Can two bits of light bounce off each other?

Neil asked this question on our forum, so physicist Jess Wade explained...

Jess - Yeah. This is a really cool question. I think when you just ask it, you think, yeah, of course light can do that. It reflects it, it refracts, it does all of those things. But then if we think about light in terms of its kind of quantum state, we think about these little packets of photons, which I guess Neil might've heard of, people listening to this, might've heard of these photons. They carry force and they like to interact with things that have a charge. So photons can collide with each other, pass through with each other. They won't interact with one another because they don't have a charge. The only way you can make a photon interact with another photon is by it spontaneously degenerating into different kinds of quantum particles. And this can happen. It's super, super rare, unsurprisingly, which is why we don't talk about it all the time, but a photon can exist and spontaneously become an electron and an antielectron. And then one of those antielectrons can interact with an electron from another photon and combine to give out light. And in that way, two photons can interact, but it's super rare.

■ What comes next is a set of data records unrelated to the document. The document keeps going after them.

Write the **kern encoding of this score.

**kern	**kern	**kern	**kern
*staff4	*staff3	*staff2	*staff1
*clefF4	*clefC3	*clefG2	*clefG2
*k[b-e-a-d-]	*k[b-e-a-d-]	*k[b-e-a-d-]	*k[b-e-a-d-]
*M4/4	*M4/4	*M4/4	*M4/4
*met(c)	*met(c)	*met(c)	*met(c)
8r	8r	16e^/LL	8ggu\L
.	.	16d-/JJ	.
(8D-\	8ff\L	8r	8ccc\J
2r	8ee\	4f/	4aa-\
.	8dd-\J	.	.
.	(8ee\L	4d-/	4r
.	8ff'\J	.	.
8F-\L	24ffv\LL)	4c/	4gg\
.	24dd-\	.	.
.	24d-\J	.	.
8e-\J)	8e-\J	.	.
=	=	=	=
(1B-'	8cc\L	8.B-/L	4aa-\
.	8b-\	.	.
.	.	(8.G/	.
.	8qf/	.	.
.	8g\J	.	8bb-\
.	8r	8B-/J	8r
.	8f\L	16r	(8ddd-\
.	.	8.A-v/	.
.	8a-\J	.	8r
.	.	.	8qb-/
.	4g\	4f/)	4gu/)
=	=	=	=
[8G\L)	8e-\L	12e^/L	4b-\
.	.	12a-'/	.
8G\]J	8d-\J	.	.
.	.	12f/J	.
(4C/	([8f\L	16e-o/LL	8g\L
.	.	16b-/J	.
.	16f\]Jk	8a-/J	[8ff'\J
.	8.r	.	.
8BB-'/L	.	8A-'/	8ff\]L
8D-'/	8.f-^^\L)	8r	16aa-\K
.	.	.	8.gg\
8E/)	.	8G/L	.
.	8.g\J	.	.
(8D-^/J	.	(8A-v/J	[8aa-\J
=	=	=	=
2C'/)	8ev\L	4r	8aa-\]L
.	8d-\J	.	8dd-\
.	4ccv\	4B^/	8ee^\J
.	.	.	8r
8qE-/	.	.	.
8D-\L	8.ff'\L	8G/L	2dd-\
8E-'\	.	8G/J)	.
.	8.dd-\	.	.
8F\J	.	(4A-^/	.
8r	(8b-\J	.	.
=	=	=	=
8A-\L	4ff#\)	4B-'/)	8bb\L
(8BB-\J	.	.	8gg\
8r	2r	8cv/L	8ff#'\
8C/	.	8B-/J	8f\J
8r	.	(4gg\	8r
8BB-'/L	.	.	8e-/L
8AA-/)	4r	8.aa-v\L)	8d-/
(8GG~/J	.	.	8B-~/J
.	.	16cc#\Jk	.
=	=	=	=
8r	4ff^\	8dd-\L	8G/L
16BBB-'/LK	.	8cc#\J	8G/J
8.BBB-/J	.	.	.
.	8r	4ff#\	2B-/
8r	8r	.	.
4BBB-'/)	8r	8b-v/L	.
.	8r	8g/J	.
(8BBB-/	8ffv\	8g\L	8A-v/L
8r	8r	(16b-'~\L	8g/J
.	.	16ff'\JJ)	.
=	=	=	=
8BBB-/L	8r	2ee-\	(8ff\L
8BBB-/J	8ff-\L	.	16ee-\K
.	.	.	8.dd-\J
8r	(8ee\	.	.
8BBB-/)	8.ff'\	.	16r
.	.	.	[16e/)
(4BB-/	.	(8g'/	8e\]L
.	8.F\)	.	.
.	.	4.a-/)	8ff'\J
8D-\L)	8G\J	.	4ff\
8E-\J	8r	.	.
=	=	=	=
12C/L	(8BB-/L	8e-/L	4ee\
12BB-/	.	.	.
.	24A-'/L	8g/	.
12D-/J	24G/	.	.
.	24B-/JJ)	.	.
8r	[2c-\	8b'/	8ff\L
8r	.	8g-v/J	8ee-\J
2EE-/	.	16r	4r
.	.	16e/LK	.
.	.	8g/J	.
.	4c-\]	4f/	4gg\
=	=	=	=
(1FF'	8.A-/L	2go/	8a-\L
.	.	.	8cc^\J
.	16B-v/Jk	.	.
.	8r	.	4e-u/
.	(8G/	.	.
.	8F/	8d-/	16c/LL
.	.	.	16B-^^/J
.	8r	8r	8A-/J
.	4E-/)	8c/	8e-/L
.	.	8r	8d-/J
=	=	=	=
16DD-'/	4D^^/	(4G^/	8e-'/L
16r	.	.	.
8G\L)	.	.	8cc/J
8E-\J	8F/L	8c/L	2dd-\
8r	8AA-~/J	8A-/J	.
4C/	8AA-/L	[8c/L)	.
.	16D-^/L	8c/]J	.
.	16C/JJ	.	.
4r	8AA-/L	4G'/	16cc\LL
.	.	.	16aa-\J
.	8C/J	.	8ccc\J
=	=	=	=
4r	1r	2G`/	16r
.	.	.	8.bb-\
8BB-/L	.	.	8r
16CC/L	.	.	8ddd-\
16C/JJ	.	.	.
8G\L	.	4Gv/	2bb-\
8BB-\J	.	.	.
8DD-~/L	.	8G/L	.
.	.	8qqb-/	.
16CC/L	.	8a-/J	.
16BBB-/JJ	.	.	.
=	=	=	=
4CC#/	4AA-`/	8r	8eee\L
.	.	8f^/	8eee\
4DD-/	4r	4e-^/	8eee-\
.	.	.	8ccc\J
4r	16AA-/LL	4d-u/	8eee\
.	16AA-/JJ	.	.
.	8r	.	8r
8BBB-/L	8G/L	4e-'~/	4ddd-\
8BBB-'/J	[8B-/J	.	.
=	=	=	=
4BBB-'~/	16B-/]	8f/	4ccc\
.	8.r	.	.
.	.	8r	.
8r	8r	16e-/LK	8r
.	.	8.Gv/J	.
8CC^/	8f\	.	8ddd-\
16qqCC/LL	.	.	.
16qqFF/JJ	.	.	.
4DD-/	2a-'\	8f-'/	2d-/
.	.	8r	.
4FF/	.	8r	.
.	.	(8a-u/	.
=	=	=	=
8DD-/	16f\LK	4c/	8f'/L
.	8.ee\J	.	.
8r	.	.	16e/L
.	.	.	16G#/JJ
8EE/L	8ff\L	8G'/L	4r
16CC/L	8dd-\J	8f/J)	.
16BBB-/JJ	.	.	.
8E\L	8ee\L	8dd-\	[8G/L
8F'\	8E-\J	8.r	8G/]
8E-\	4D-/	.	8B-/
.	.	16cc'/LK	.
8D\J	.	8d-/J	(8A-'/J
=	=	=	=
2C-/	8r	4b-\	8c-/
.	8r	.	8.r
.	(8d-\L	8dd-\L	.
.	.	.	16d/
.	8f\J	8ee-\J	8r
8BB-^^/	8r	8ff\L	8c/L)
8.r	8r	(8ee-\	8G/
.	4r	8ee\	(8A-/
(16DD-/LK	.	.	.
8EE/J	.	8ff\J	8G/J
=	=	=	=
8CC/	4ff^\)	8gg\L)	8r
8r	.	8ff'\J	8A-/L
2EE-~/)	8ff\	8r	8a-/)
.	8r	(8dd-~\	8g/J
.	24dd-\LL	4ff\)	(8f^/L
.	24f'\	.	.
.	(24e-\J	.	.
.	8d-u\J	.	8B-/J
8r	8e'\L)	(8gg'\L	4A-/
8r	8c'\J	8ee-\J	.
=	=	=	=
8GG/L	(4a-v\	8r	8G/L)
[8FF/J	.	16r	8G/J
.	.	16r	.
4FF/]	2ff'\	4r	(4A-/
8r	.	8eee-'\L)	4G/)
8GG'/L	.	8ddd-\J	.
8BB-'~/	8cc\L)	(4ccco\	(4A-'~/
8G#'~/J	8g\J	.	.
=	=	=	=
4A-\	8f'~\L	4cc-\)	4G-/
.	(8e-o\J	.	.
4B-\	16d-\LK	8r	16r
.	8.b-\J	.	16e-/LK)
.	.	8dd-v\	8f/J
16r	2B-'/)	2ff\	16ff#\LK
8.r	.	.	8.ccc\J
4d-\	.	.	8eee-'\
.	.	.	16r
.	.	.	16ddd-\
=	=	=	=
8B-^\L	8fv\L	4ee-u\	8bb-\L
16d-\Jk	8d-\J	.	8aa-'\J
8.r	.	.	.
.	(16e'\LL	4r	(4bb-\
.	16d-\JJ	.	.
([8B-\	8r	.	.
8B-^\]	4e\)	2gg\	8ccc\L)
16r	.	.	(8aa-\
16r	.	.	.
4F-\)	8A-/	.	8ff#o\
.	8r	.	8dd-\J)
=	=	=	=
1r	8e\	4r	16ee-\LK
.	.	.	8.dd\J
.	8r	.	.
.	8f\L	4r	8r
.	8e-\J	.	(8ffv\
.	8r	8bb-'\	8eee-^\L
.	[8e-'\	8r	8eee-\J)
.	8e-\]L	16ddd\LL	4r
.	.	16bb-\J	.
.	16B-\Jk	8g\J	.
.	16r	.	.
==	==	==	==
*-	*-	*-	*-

Chris - Well If I shine two light waves towards each other, then they can meet and if you've got two waves and they line up, you'll get a bright spot. And if you have them going where one's going up at that moment and one's going down, they cancel each other out. So why are they adding together then under those circumstances to make that bright spot?

Jess - This is kind of the weird and beautiful thing and you have to do a course in quantum physics to get the full interest of it and extremes. But when we think of the wave theory of light and the way that the peak of one wave can meet the trough of another wave or two peaks can interact. Yeah, we can think about amplitudes coupling and increasing like that. But when we think about the particle nature of light, the photon, the quantum nature of light, it's really, really hard to imagine a situation where two photons could interact and add up in the way that we see it in the wave theory.

Chris - So in other words, when we see the light as a bit brighter, where two light waves have coincided, is that just because I'm seeing the effect of one and I'm seeing the effect of the other, they don't necessarily need to know each other exists. They're not knowingly adding each other together. And that's why they can then carry on on their merry way afterwards. Having not, in other words, changed each other at all.

Jess - Exactly that, they don't know that the other one is there.

Chris - So if I did have a very bright laser and I find it at you, and you had an equivalently bright laser with all the light waves lining up exactly, could I bounce my light laser off of yours? Would I even know that the two had bounced off each other?

Jess - I think it'd be incredibly hard to prove that it's happened. We have shown in some cases that it's happened, so it's happened in a few different experiments all around the world. Really, really hard to get it right. Really hard to align everything as anyone with an optics lab will tell you, but also really, really hard to measure it, to know that you've done it. But yes, if we did it, I'm sure it would happen a few times. We just haven't come up with sophisticated enough technology to be able to interpret that yet.